## Provided text
========================================

Support Questions
Find answers, ask questions, and share your expertise

Nifi merge content by attribute (kafka to hdfs)

Nifi merge content by attribute (kafka to hdfs)

New Contributor

im trying to get messages from kafka (consume kafka 2) and save to hdfs by date 

the date is in the kafka json path , then save the files by date , i managed to consume from kafka , evaljsonpath  , update attribute (the value is in epoch) , then save to the date path by updating the epoch to yyy/mm/dd/HH so each file is saved to the right hour

every thing was ok until  i use the merge content in order to group 10000 messages to one file 

since the dates are different i get a single folder for one hour and the rest of the files are saved to the root filesystem

2 REPLIES 2

Re: Nifi merge content by attribute (kafka to hdfs)

Rising Star

Use the date filed extracted in attribute while merging so that merging will happen for like (belongs to same date-time-hour) files.

========================================

## The data
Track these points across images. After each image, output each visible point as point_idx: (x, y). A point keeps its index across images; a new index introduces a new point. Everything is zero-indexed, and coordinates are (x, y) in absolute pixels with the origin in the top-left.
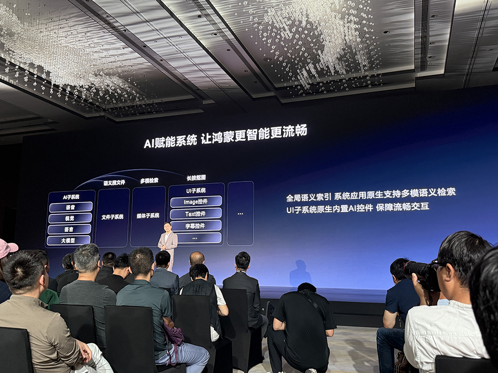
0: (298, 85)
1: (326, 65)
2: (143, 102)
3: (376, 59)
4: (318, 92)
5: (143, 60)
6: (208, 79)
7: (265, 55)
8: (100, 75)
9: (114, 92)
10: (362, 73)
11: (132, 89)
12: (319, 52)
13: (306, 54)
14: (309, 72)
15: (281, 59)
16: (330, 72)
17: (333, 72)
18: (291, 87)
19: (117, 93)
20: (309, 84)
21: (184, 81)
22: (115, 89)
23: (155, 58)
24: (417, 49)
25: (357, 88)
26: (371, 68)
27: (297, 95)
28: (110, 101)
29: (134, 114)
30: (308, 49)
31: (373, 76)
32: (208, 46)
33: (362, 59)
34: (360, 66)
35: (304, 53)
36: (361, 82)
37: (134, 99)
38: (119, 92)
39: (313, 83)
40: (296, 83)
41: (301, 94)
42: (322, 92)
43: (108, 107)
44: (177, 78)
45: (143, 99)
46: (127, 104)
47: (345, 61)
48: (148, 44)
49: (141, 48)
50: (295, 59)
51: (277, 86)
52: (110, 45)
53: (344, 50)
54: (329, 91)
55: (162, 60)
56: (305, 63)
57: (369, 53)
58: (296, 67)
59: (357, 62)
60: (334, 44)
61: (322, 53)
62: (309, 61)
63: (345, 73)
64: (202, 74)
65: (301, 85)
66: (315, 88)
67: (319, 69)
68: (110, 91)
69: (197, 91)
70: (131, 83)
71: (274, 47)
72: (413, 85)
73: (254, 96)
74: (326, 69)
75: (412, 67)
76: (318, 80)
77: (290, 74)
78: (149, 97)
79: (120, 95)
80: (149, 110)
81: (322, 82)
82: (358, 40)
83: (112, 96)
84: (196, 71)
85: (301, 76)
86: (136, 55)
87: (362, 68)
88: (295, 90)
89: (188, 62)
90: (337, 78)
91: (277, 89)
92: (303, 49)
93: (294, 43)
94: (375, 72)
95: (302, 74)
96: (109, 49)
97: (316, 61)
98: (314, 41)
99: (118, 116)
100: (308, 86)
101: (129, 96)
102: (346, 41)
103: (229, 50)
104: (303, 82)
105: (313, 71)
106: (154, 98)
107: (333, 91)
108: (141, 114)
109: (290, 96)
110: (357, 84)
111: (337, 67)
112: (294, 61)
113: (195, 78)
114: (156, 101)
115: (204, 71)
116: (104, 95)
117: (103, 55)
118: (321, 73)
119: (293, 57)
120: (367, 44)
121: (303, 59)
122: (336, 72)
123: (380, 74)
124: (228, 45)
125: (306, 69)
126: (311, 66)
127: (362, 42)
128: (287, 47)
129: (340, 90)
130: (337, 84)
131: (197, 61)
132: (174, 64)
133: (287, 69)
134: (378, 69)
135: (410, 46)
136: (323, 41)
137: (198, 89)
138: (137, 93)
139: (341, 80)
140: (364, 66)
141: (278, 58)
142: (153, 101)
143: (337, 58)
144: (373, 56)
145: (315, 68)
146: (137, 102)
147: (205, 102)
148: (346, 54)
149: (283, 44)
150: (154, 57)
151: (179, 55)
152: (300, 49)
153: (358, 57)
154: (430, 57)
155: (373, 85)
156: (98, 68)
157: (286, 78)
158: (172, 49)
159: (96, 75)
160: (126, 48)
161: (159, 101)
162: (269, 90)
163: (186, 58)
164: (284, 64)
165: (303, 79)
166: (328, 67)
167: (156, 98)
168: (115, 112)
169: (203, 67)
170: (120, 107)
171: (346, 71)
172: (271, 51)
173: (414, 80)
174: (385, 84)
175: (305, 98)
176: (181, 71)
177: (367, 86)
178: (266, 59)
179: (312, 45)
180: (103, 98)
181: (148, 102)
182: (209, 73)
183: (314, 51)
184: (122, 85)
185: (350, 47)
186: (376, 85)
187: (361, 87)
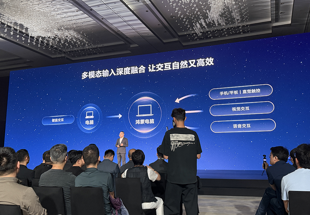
0: (194, 34)
1: (212, 20)
2: (90, 47)
3: (246, 15)
4: (207, 38)
5: (90, 19)
6: (134, 31)
7: (171, 14)
8: (62, 30)
9: (71, 41)
10: (236, 24)
11: (83, 38)
12: (208, 11)
13: (199, 13)
14: (201, 25)
15: (182, 16)
16: (215, 25)
17: (217, 24)
18: (189, 35)
19: (73, 41)
20: (201, 32)
21: (117, 32)
22: (71, 39)
23: (99, 18)
24: (272, 7)
25: (233, 34)
26: (242, 21)
27: (193, 40)
28: (69, 47)
29: (85, 55)
30: (200, 10)
31: (243, 26)
32: (134, 9)
33: (236, 15)
34: (235, 20)
35: (197, 12)
36: (236, 30)
37: (84, 45)
38: (75, 40)
39: (204, 32)
40: (193, 32)
41: (196, 39)
42: (210, 37)
43: (67, 50)
44: (113, 30)
45: (91, 45)
46: (79, 49)
47: (225, 17)
48: (94, 8)
49: (89, 11)
50: (191, 16)
51: (179, 34)
52: (68, 9)
53: (224, 9)
54: (214, 37)
55: (103, 19)
56: (198, 19)
57: (240, 11)
58: (192, 21)
59: (233, 17)
60: (217, 6)
61: (209, 12)
62: (201, 17)
63: (225, 24)
64: (129, 28)
65: (196, 33)
66: (205, 35)
67: (208, 23)
68: (69, 40)
69: (126, 39)
70: (83, 34)
71: (177, 9)
72: (270, 32)
73: (165, 41)
74: (213, 22)
75: (270, 20)
76: (207, 30)
77: (189, 26)
78: (94, 43)
79: (75, 43)
80: (95, 52)
81: (210, 31)
82: (233, 3)
83: (70, 43)
84: (126, 25)
85: (196, 27)
86: (86, 15)
87: (236, 21)
88: (192, 37)
89: (120, 20)
90: (219, 28)
91: (179, 36)
92: (197, 9)
93: (191, 5)
94: (245, 24)
95: (196, 26)
96: (67, 12)
97: (205, 17)
98: (204, 4)
99: (74, 56)
100: (201, 34)
101: (81, 43)
102: (225, 3)
103: (148, 11)
104: (197, 31)
105: (204, 24)
106: (98, 44)
107: (217, 37)
108: (89, 54)
109: (189, 41)
110: (233, 32)
111: (220, 21)
112: (191, 18)
113: (125, 30)
114: (99, 46)
115: (131, 25)
116: (64, 43)
117: (63, 16)
118: (209, 25)
119: (190, 15)
120: (239, 5)
121: (197, 16)
122: (219, 24)
123: (248, 25)
124: (147, 8)
125: (199, 23)
126: (202, 21)
127: (236, 4)
128: (186, 9)
129: (222, 36)
130: (220, 32)
131: (126, 19)
132: (111, 21)
133: (187, 23)
134: (247, 21)
135: (268, 6)
136: (210, 4)
137: (127, 37)
138: (86, 41)
139: (222, 30)
140: (238, 20)
141: (180, 16)
142: (97, 46)
143: (219, 15)
144: (243, 13)
145: (205, 22)
146: (87, 47)
147: (131, 46)
148: (225, 12)
149: (184, 7)
150: (97, 16)
151: (114, 15)
152: (195, 10)
153: (233, 14)
154: (281, 13)
155: (244, 32)
156: (60, 25)
157: (186, 29)
158: (110, 11)
159: (59, 30)
160: (79, 11)
161: (101, 46)
162: (174, 37)
163: (119, 17)
164: (184, 20)
165: (197, 29)
166: (213, 21)
167: (99, 44)
168: (72, 54)
169: (130, 23)
170: (75, 51)
171: (226, 23)
172: (176, 12)
173: (270, 28)
174: (252, 31)
175: (199, 42)
176: (116, 25)
177: (240, 33)
178: (172, 17)
179: (203, 7)
180: (64, 45)
181: (94, 47)
182: (134, 27)
183: (204, 10)
184: (76, 36)
185: (228, 8)
186: (246, 32)
187: (236, 34)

========================================

## Directions
Set down, word for word, the stretch of the NiFi thread above from "since the dates" through "Re: Nifi merge content by attribute (kafka to hdfs)".

## Your response
since the dates are different i get a single folder for one hour and the rest of the files are saved to the root filesystem

2 REPLIES 2

Re: Nifi merge content by attribute (kafka to hdfs)